Leading positive change: how the water sector has made strides in work health and safety through COVID-19
The COVID-19 pandemic has abruptly changed the way we live, placing stress on the psychological wellbeing of many. As Australian communities begin to control the spread of the virus, there has been a call to shift the focus from ‘flattening the pandemic curve’ to ‘flattening the mental health curve.’ In light of National Safe Work Month this October, Australia’s and New Zealand’s water industry has banded together to spotlight this critical issue.
Making a commitment to safe working conditions
This year, Australia’s National Safe Work Month will focus on Work Health and Safety through COVID-19. Throughout the month of October, employees and employers alike are encouraged to acknowledge and reflect on the wide-reaching impacts of COVID-19.
Since the onset of the pandemic, workplaces have had to quickly adapt their practices to protect against the infection risks associated with COVID-19. Apart from the issues related to physical health, the virus has also had a profound psychological effect on many.
In a bid to highlight the pandemic’s ‘intangible’ ramifications, this year’s theme will enable us to discuss workplace health and safety (WHS) through a psychological lens, focusing on how the pandemic has affected the mental health of Australia’s essential workforce. It will also highlight the critical role that mental health programs play in keeping workers safe.
Navigating mental health through COVID-19
Prior to COVID-19, the topic of mental health was already a pressing issue for Australian communities, with mental illness affecting one in five Australians in any given year.
In addition to the social, emotional and financial challenges that COVID-19 has presented, many front line workers who provide essential services have experienced public scrutiny and abuse during the pandemic. This emphasises the importance of developing a robust WHS and mental health framework to support Australia’s front line employees.
With a workforce of almost 600 people distributed across Australia and New Zealand, leading water infrastructure company, Interflow, is aware of the role that a mentally healthy workplace plays in supporting its people through this difficult time.
For Interflow, the key to addressing mental health within the workplace has been establishing open two-way communication with its people in the office and field.
Interflow’s Senior HSE Business Partner, Troy Dawson, explains how the Company has adapted its mental health strategy to account for the additional challenges of the COVID-19 pandemic.

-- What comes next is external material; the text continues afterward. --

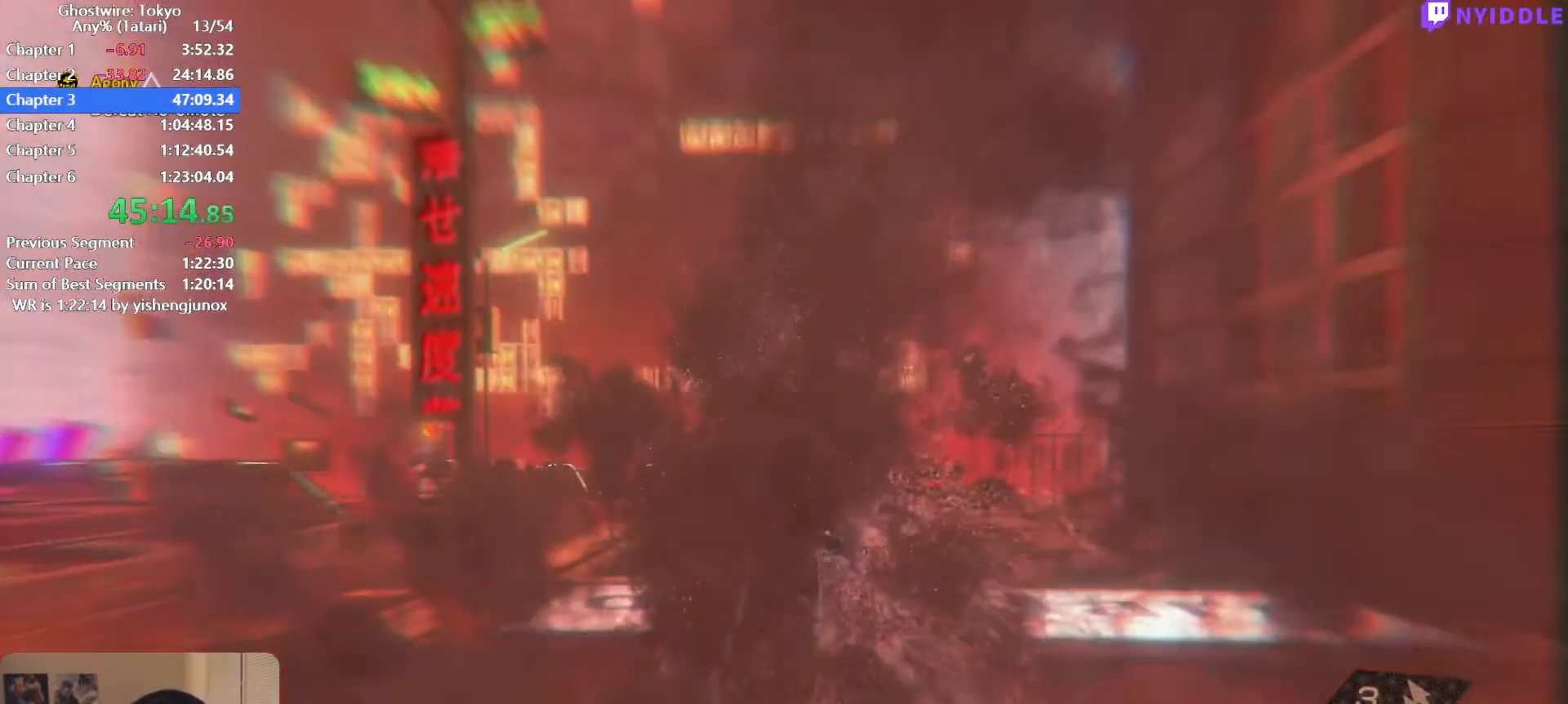
{"keys": [], "mouse": [], "events": [[17, "1", "up"], [67, "1", "down"], [167, "1", "up"], [250, "1", "down"], [300, "1", "up"], [400, "1", "down"], [484, "1", "up"]]}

“A key focus for Interflow throughout the COVID-19 period has been promoting our Employee Assistance Program (EAP), holding Stop and Reset Toolbox Talks, and providing resilience training as part of our Mentally Healthy Workplace Project,” he said.
“Not only do these programs help our workforce feel recognised, engaged and supported – but they enable our people to recognise the warning signs that someone may need assistance and then point them in the right direction.”
Keeping WHS a priority in the water sector
The unique size, composition and geographical distribution of Australia’s and New Zealand’s water industry places significant challenges on its members when handling mental health issues.
As the second wave impacts of COVID-19 continue to emerge, the challenge for employers will be implementing meaningful solutions to support the mental health of Australia’s and New Zealand’s essential workforce in the long-term.
The water sector has adopted a collaborative approach to solving this issue, promoting the importance of mental health on an industry-wide scale through a combination of working groups, creative initiatives and information sharing. This camaraderie has not only sparked meaningful conversations about this critical topic but highlighted the fundamental desire for connection and community that we all share as humans.
“The Company’s approach has dug deep to the heart of the issue, which is that mental health issues can affect anyone at any time,” Troy said.
“It’s in everyone’s best interests to hold ourselves accountable and prioritise the creation of a mentally healthy workplace for all.”